"""

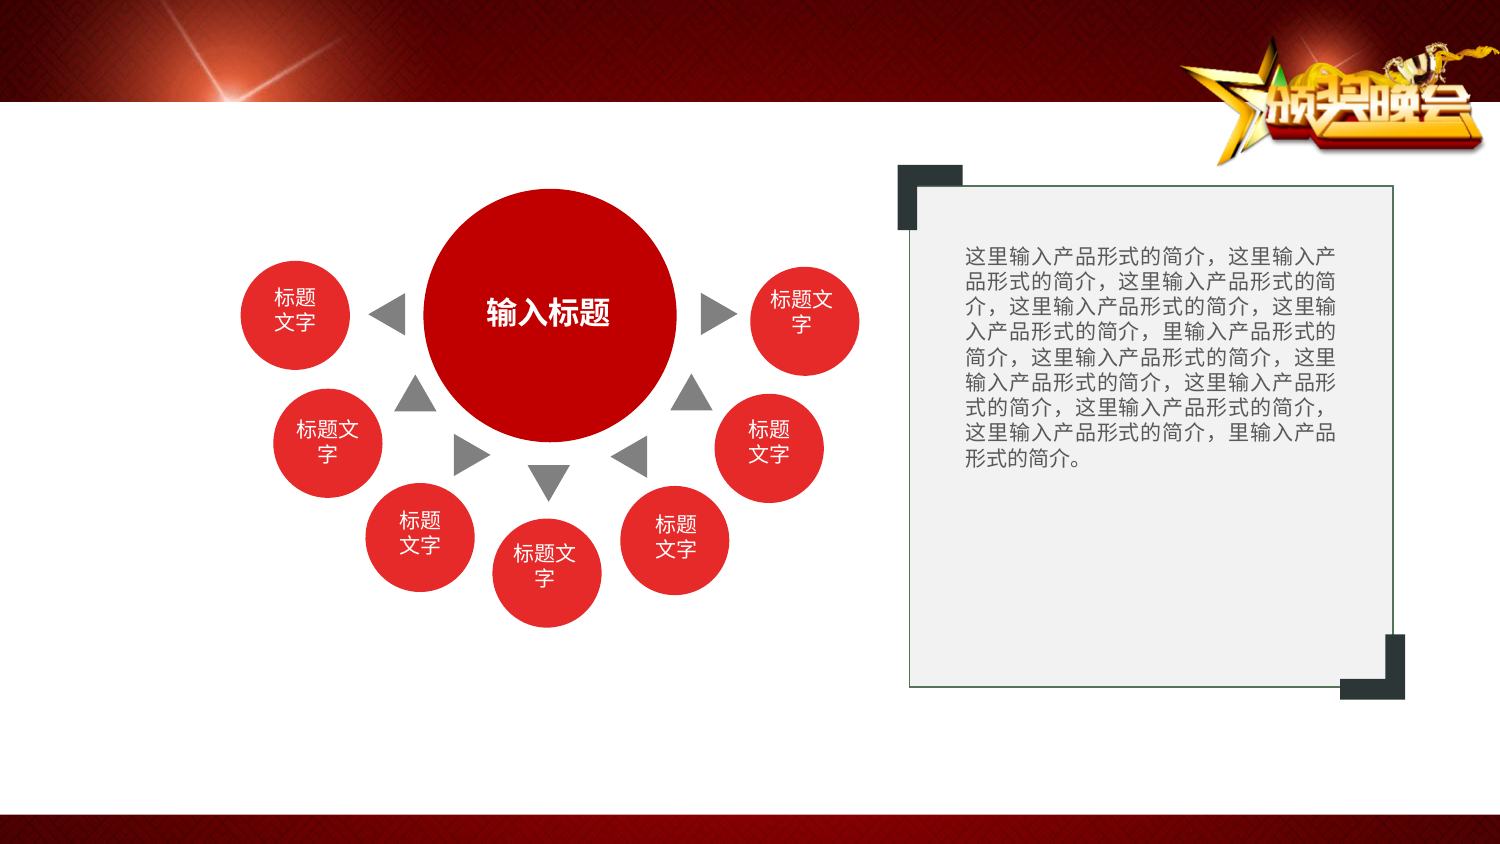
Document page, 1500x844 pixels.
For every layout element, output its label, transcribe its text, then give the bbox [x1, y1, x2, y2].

text_box [897, 164, 963, 231]
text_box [708, 387, 830, 510]
text_box 这里输入产品形式的简介，这里输入产品形式的简介，这里输入产品形式的简介，这里输入产品形式的简介，这里输入产品形式的简介，里输入产品形式的简介，这里输入产品形式的简介，这里输入产品形式的简介，这里输入产品形式的简介，这里输入产品形式的简介，这里输入产品形式的简介，里输入产品形式的简介。 [950, 235, 1353, 478]
text_box [394, 374, 423, 412]
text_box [359, 476, 481, 599]
text_box [909, 185, 1394, 687]
text_box [453, 443, 491, 476]
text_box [486, 512, 608, 634]
text_box [1340, 634, 1406, 700]
text_box [700, 292, 738, 336]
picture [0, 815, 1500, 844]
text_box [267, 383, 389, 504]
text_box [368, 293, 406, 336]
picture [0, 0, 1500, 169]
text_box [610, 443, 648, 478]
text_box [614, 480, 735, 601]
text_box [423, 188, 677, 443]
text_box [744, 261, 866, 382]
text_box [234, 255, 356, 376]
text_box [677, 373, 708, 411]
text_box [527, 465, 570, 502]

"""

→ Task to complete
I would like the material above returned exactly as it stands, without its pictures.

→ Answer section
Document page, 1500x844 pixels.
For every layout element, output its label, transcribe its text, then give the bbox [x1, y1, x2, y2].

text_box [897, 164, 963, 231]
text_box [708, 387, 830, 510]
text_box 这里输入产品形式的简介，这里输入产品形式的简介，这里输入产品形式的简介，这里输入产品形式的简介，这里输入产品形式的简介，里输入产品形式的简介，这里输入产品形式的简介，这里输入产品形式的简介，这里输入产品形式的简介，这里输入产品形式的简介，这里输入产品形式的简介，里输入产品形式的简介。 [950, 235, 1353, 478]
text_box [394, 374, 423, 412]
text_box [359, 476, 481, 599]
text_box [909, 185, 1394, 687]
text_box [453, 443, 491, 476]
text_box [486, 512, 608, 634]
text_box [1340, 634, 1406, 700]
text_box [700, 292, 738, 336]
picture [0, 815, 1500, 844]
text_box [267, 383, 389, 504]
text_box [368, 293, 406, 336]
picture [0, 0, 1500, 169]
text_box [610, 443, 648, 478]
text_box [614, 480, 735, 601]
text_box [423, 188, 677, 443]
text_box [744, 261, 866, 382]
text_box [234, 255, 356, 376]
text_box [677, 373, 708, 411]
text_box [527, 465, 570, 502]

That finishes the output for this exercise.